Кауаджи принес им чай, пили молча. Ветер усилился, неся с собой прохладные ароматы гор. Только после того, как они вышли на улицу и распрощались, Амар вспомнил, что забыл попросить у хозяина деньги. Он пожал плечами и отправился домой, где его ждали ужинать.
Молодая весна, набирая ход, приближалась к лету, ночной воздух стал суше, дни — длиннее, солнце поднималось выше. И наряду с бесчисленными мельчайшими приметами, возвещавшими о плавной смене времен года, в воздухе появилось еще что-то, неосязаемое и все же явственное. Быть может, не предупреди Амара гончар, он так и продолжал бы не обращать на это внимания, теперь же он просто не мог понять, как мог не замечать происходящего вокруг. Пожалуй, можно было сказать, что это было рассеяно в воздухе среди пылинок и вместе с ними въедалось в поры стен — настолько оно слилось со светом и дыханием огромного города, рассыпанного среди холмов. Оно чувствовалось и в удивленных глазах человека, которого хлопали по плечу на улице, и в молчании, воцарявшемся в кафе при появлении незнакомца, и во встревоженных взглядах, которыми молниеносно обменивались члены семьи, усевшиеся вечером за тахином и застывшие, позабыв о еде, когда раздавался неожиданный стук в дверь. Люди стали реже выходить из дому, вечерами извилистые улицы медины были пустынны, а по пятницам, когда тысячи людей в праздничных одеждах собирались в Дженан Эс-Себире — прежде мужчины ходили, держась за руки, или шумными группами бродили среди фонтанов и по переброшенным через протоки мосткам, а женщины рядами сидели на ступенях или на скамейках в специально отведенной им бамбуковой роще, — теперь можно было увидеть только несколько одиноко сгорбившихся, неряшливых и растрепанных курильщиков кифа, уставившихся перед собой бессмысленным взором, в то время как уличные сорванцы поднимали тучи пыли, пиная скатанный из связанных бечевкой тряпок футбольный мяч.

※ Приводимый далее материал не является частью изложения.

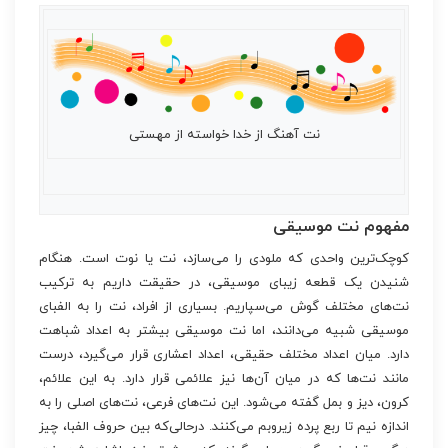
نت آهنگ از خدا خواسته از مهستی
مفهوم نت موسیقی
کوچک‌ترین واحدی که ملودی را می‌سازد، نت یا نوت است. هنگام
شنیدن یک قطعه زیبای موسیقی، در حقیقت داریم به ترکیب
نت‌های مختلف گوش می‌سپاریم. بسیاری از افراد، نت را به الفبای
موسیقی شبیه می‌دانند، اما نت موسیقی بیشتر به اعداد شباهت
دارد. میان اعداد مختلف حقیقی، اعداد اعشاری قرار می‌گیرد، درست
مانند نت‌ها که در میان آن‌ها نیز علائمی قرار دارد. به این علائم،
کرون، دیز و بمل گفته می‌شود. این نت‌های فرعی، نت‌های اصلی را به
اندازه نیم تا ربع پرده زیروبم می‌کنند. درحالی‌که بین حروف الفبا، چیز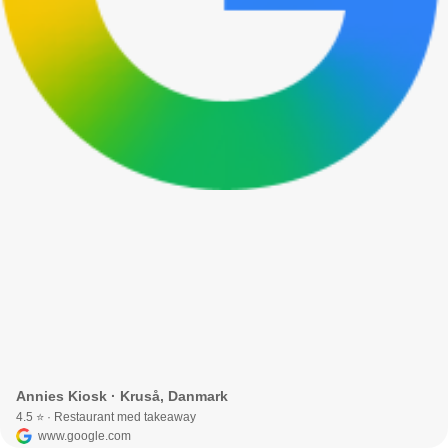
Annies Kiosk · Kruså, Danmark
4.5 ⭐ · Restaurant med takeaway
www.google.com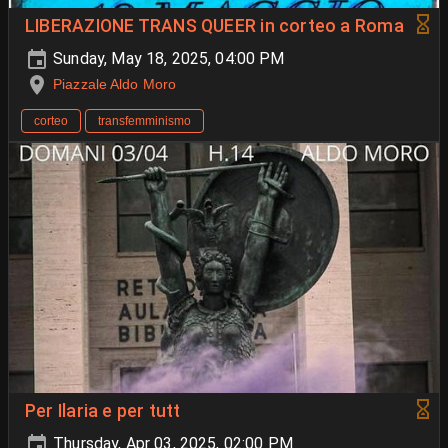
LIBERAZIONE TRANS QUEER in corteo a Roma
Sunday, May 18, 2025, 04:00 PM
Piazzale Aldo Moro
corteo
transfemminismo
Per Ilaria e per tutt
Thursday, Apr 03, 2025, 02:00 PM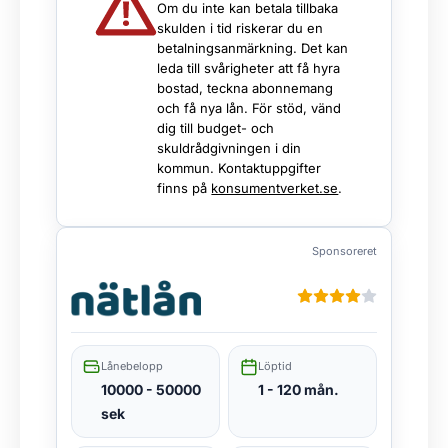
Om du inte kan betala tillbaka
skulden i tid riskerar du en
betalningsanmärkning. Det kan
leda till svårigheter att få hyra
bostad, teckna abonnemang
och få nya lån. För stöd, vänd
dig till budget- och
skuldrådgivningen i din
kommun. Kontaktuppgifter
finns på
konsumentverket.se
.
Sponsoreret
Lånebelopp
Löptid
10000 - 50000
1 - 120 mån.
sek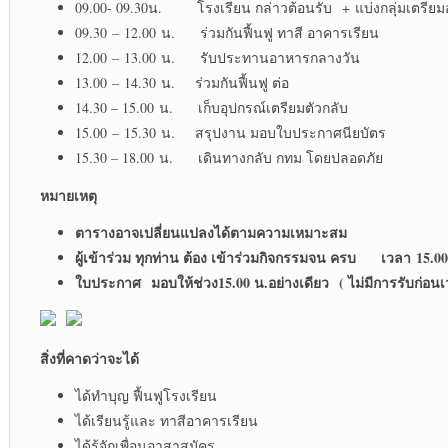
09.00- 09.30น. โรงเรียน กล่าวต้อนรับ + แบ่งกลุ่มเตรีย
09.30 – 12.00 น. ร่วมกันฟื้นฟู ทาสี อาคารเรียน
12.00 – 13.00 น. รับประทานอาหารกลางวัน
13.00 – 14.30 น. ร่วมกันฟื้นฟู ต่อ
14.30 – 15.00 น. เก็บอุปกรณ์เตรียมตัวกลับ
15.00 – 15.30 น. สรุปงาน มอบใบประกาศนียบัตร
15.30 – 18.00 น. เดินทางกลับ กทม โดยปลอดภัย
หมายเหตุ
ตารางอาจเปลี่ยนแปลงได้ตามความเหมาะสม
ผู้เข้าร่วม ทุกท่าน ต้อง เข้าร่วมกิจกรรมจน ครบ เวลา
15.00
ใบประกาศ
มอบให้ช่วง15.00 น.อย่างเดียว
( ไม่มีการรับก่อน
สิ่งที่คาดว่าจะได้
ได้ทำบุญ ฟื้นฟูโรงเรียน
ได้เรียนรู้และ ทาสีอาคารเรียน
ได้รู้จักเพื่อนอาสาสมัคร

Странно было наблюдать за тем, как город медленно увядает, чахнет, подобно обреченному растению. Каждый день казалось, что дальше так продолжаться не может, что отклонение от нормальной жизни достигло максимальной точки, что вот-вот должен начаться новый расцвет, но каждый день люди с изумлением замечали, что поворота к лучшему не предвидится.
Само собой разумеется, они ожидали возвращения своего султана и в большинстве своем верили политической партии, которая поклялась вернуть его на трон. К тому же интриги и таинственность никогда не пугали их: жители Феса славились как самые умные и самые хитрые мусульмане в Марокко. Но затевать интриги в традиционном вкусе было одно, а оказаться в западне между дьявольски жестокой французской тайной колониальной полицией и безжалостным Истиклалом — нечто совсем другое. Они не привыкли жить в столь напряженной ambiance[30]подозрительности и страха, которую их политики, учитывая сложившееся положение дел, навязывали им как естественную и обыденную.
Постепенно ткань жизни становилась все более зловещей. Все могло в любую минуту оказаться не тем, за что себя выдает, все казалось подозрительным — особенно все хорошее, приятное. Если человек улыбнулся, будь с ним начеку: наверняка чкам, французский осведомитель. Если кто-нибудь появлялся на улице с удом[31]в руках, это означало неуважение к низложенному султану. Если человек прилюдно закуривал сигарету, он явно способствовал укреплению французского владычества и рисковал быть избитым или получить нож в спину в каком-нибудь темном углу. Тысячи учащихся медресе Каруин и колледжа Мулая Идрисса дошли даже до того, что объявили национальный траур на неограниченный срок, и ходили по улицам, как тени, обмениваясь при встрече едва слышными приветствиями.